This column has joined other observers in sounding the alarm about our failing schools, both lower education (The Washington Times, June 1, 2014) and higher education (The Washington Times, August 12, 2014). The widely quoted OECD (Organization of European Cooperation and Development) study, “The Program for Student Assessment” ranks our 15-year-olds 29th in the 65 countries it studied. Another even more frightening statistic is the dropout rate of American high school students at 7,000 PER DAY! That equates to 25 percent of the entire population. This at a time when securing a job and certainly advancing in most careers depends increasingly on education and training.
The individuals who make up this 25 percent of the population will attempt to enter the workforce without even a high school education. In our ever more complex and specialized economy, these youngsters are condemning themselves to menial jobs with little chance of advancing to a prosperous middle class career. Worse yet, 39 percent may not be able to find or hold a job at all, leaving them as wards of the government.
Thus, we begin the coming era by disqualifying 25 percent of our population from entry into the middle class.
But what about the students who do receive their high school diplomas? An interesting study by the National School Boards Association found that, by age 26, 88 percent of high school graduates had at one time or another attended a two-year or four-year college. This finding makes one thing clear: The message about the value of a college education to one’s career has gotten through to today’s students. However, a competing statistic from the U.S. Department of Education shows that only 18 percent of ninth graders complete a college degree with 10 years (approximately age 25). So, many students try college but few finish.
A statistical profile of American education provides a basis for discussion, but it leaves a host of questions. Why is the dropout rate so high? How can we afford to waste the talents and energy of nearly one-quarter of our population? Why is our prison population greater than our high schools? Why do so many students drop out of college? Why are so few middle class kids accepted to medical schools? Why — when everyone knows that we live in an information age turning into a “digital” age — do so few American students graduate with doctorates in science, mathematics or engineering?

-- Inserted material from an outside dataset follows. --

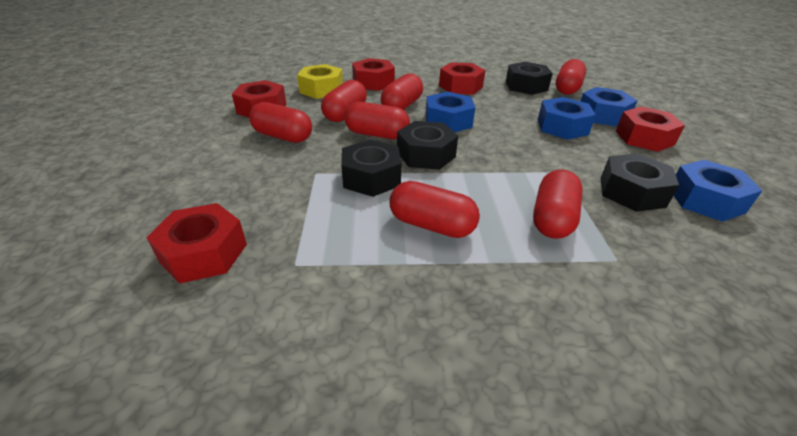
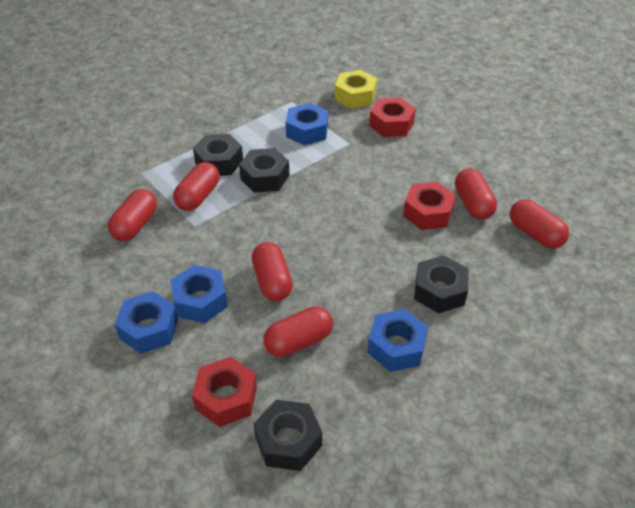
red capsule: 7 -> 6
red nut: 5 -> 3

No one knows the answers to all these questions. There are too many different kinds of problems for any one solution. Yet that is what we have.

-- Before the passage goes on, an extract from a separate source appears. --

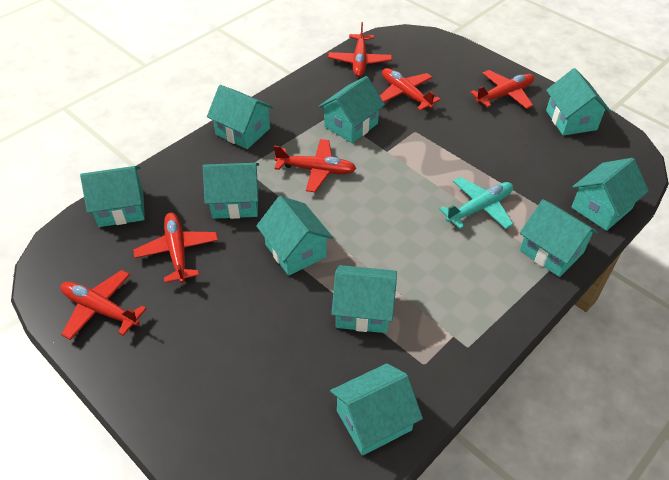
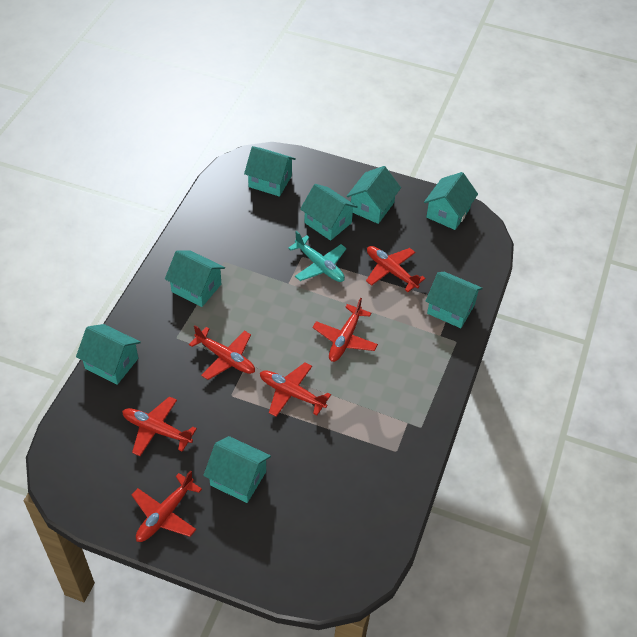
turquoise house: 10 -> 8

The key reason for the stagnation in American schools is the government monopoly of public education. Once the government — even local government — gets involved in anything, the fastest growing segment of that enterprise quickly becomes the bureaucracy, in this case, principals, assistant principals, superintendents, assistant superintendents, assistants to the assistant superintendents, etc., etc., etc. In addition, American schools are controlled by unionized teachers, licensed by State Boards of Education, and intellectually dominated by the remarkably similar university Schools of Education throughout the country. The interrelatedness of all these institutional influences leaves the local school boards able to do little more than hire and fire superintendents and provide the funding for ever-increasing budgets.
What we need is an American education revolution. The OECD might love the standardization of education in tiny Singapore and Shanghai (top rankings in their assessment), but our American culture was built on creativity and competition. America is too big and too diverse for “one size fits all” education. Yet this is what we have. What we need is experimentation with different approaches to different challenges. Charter schools, home schooling, and limited voucher programs have shown the way. It is time to act on what we have learned from these experiences.
The answer is not the curriculum, the teachers, the books, or the facilities. The answer is to change the way the American institution of education is organized.
The way to accomplish this goal has been pioneered by school vouchers. The new principle for overhauling our educational system is this: the money should follow the child, not the school.
This approach puts parents in charge of the child’s education, rather than the State, rather than the teachers, principals, or superintendents. With each child carrying a publicly funded voucher, many experiments with educational strategies will be tried. The successful schools will be easy to spot – they will be the ones with the most students. Likewise, teacher evaluation will be vastly simplified — the best teachers are the ones with the greatest parent support. (One note on teachers’ unions: Collective bargaining does not go away, but the rules on tenure will have to change.)
We are amused by the answers to Jay Leno’s and Jesse Watters’ and Jimmy Kimmel’s questions to the kids on the streets. But what if those funny, stupid answers are all the coming generation really knows? America as we know it will not survive. The middle class will become extinct. America will become an oligarchy of the few, the knowing, the wealthy.
The rest of us will be hoeing our gardens.